When my cousin’s first child was young, he told us that he and his wife would raise their children to be involved in what they were doing around the house. Instead of only play acting cooking, they’d give their kids a cutting board and some vegetables to cut to help with dinner. They’d include their kids rather than simply saying that they were too young. Therefore, by the time that they would be expected to do chores, they would know what they were doing, understand that they were helping, and know that they were encouraged to learn more about the practical tasks of the household. It wouldn’t be a chore so much as something that they were used to doing and knew that they could do.
This week’s readings reminded me of how much the typical American educational experience (focusing on K – 12 here) is a chore. Standardized or otherwise, we mostly teach our children to learn to take tests. Memorize this vocabulary, use these words not those, parrot the point of view I’ve given you, remember some dates and the names of a select few “important” people, etc. You can prove your understanding of the material through class discussion sure, but the bulk of your grade (whether you pass or fail) will depend upon tests and essays, in which you must convince me, the teacher, that you have understood what I told you in exactly the right way. Remember – use a number 2 pencil, make your mark heavy and dark, and don’t go outside the lines.
This approach stifles students’ desire to engage with the subject material. As commenter BMBOD annotated in Kalir and Dean’s Hypothes.is experiment: “If you approach knowledge as something coming from an authority, it is very hard to fathom being able to create it yourself, or talk back to it, even if those platforms exist” (25). As DeRosa would say, students become consumers rather than contributors of knowledge. This consumer identity is especially apt since these students are likely consuming this knowledge from the commercially produced textbooks that they are required to buy, in which one particular narrative in a particular field is commodified and proliferated.
Digital Humanities praxis seems to be the antithesis to this rote approach. Working with firsthand sources at their own discretion allows students to come to their own conclusions with history, literature, art, and other humanities. Open educational resources allow educators agency to build their own curricula rather than depend upon a textbook. Social media and blog assignments, as pointed out by Cordell, allow students to hone their writing in formats that they are guaranteed to use after their primary / secondary / higher educational career ends. Injecting these projects into the course plan would allow students to take agency over their own learning and engage more deeply with the subject material. For an ambitious example, DeRosa’s undergraduate Early American Literature class not only developed their own fledgling textbook, but were told that they were ideal candidates because they understood how undergraduates consumed information. Her students were guided and encouraged to produce their own material rather than taught to demur to a higher authority. They were brought into dialogue rather than taught to recite a monologue.
Working on digital humanities projects further breaks this proliferation of a single narrative by exposing students to multiple viewpoints. Instead of reading a synthesized, universal account of a specific time period, for example, students can learn the particular experiences of individuals. the students can be taught to, as Risam describes, “resist the fetishization of the other” and broaden their perspective.
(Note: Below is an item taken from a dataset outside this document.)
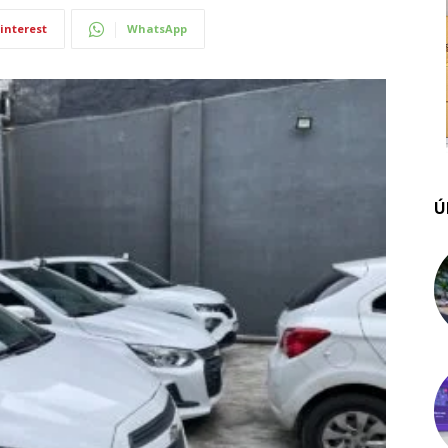
interest
WhatsApp
Ú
Furthermore, through Digital Humanities projects, teachers can foster more productive dialogue and instill in their students a healthier relationship with failure. In the prominent American educational model, the teacher is the authority, and failure is to be avoided at all costs. However, in Digital Humanities, whether it’s due to technological (first tier) or human (second tier) error, failure is a part of the process. We learn and develop both our software and ourselves through failure, just as we do in life. Learning how to fix flaws in our code as well as in our own logic are essential to success, both in a digital project and in our personal growth. Furthermore, as Craxall and Jakacki point out, teachers cannot wait until they learn everything about Digital Humanities to step in front of a classroom. As DeRosa points out, disciplines have very short shelf lives – by the time you’ve mastered say, a new software, that software will have a new update that you will have to learn. This learning curve for teachers requires teachers and students to learn together to provide a richer experience.
Injecting Digital Humanities projects into primary / secondary education provides students with digital and informational literacy as well as the confidence to engage and effect change in their local communities without fear of failure.